Source data:
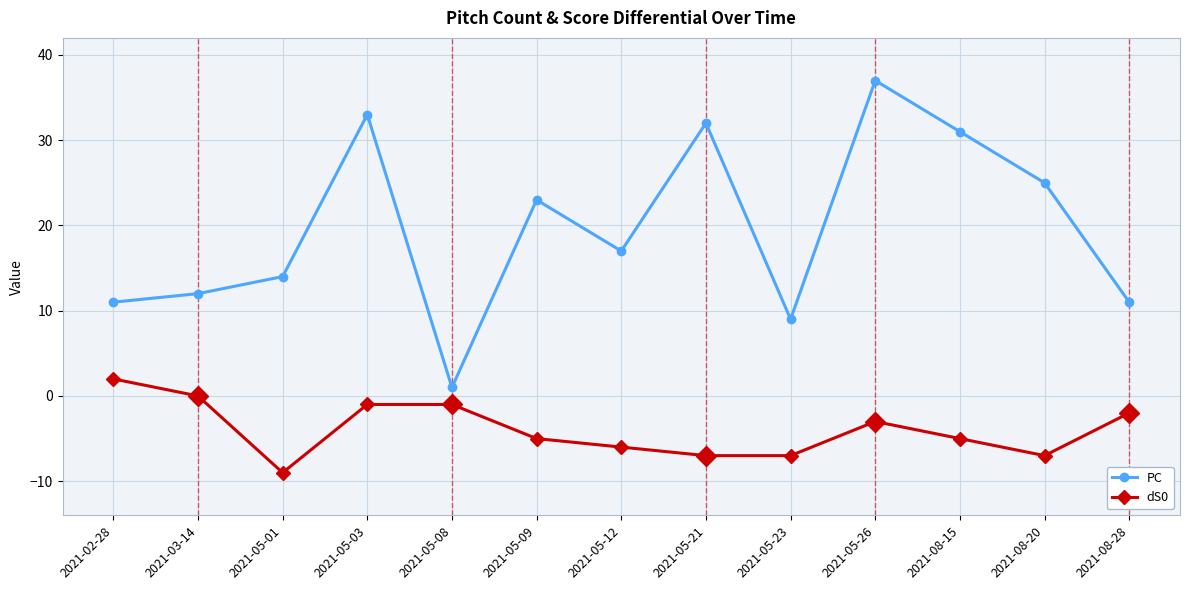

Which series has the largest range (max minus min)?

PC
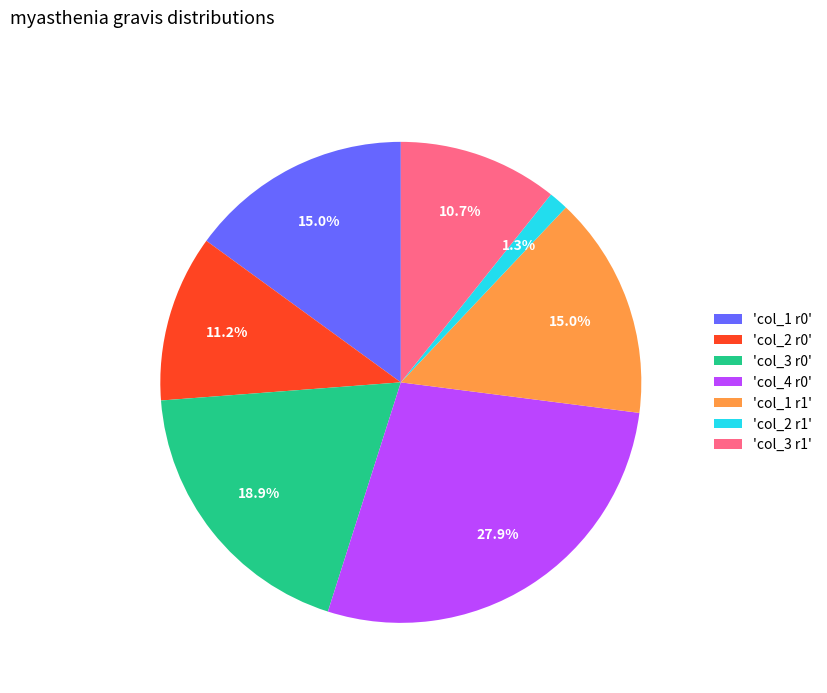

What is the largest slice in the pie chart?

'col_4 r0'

▶ [Problem details] Copy out every line of the data above word for word, leaving out the pictures.

▶ [Result below]
Which series has the largest range (max minus min)?

PC

What is the largest slice in the pie chart?

'col_4 r0'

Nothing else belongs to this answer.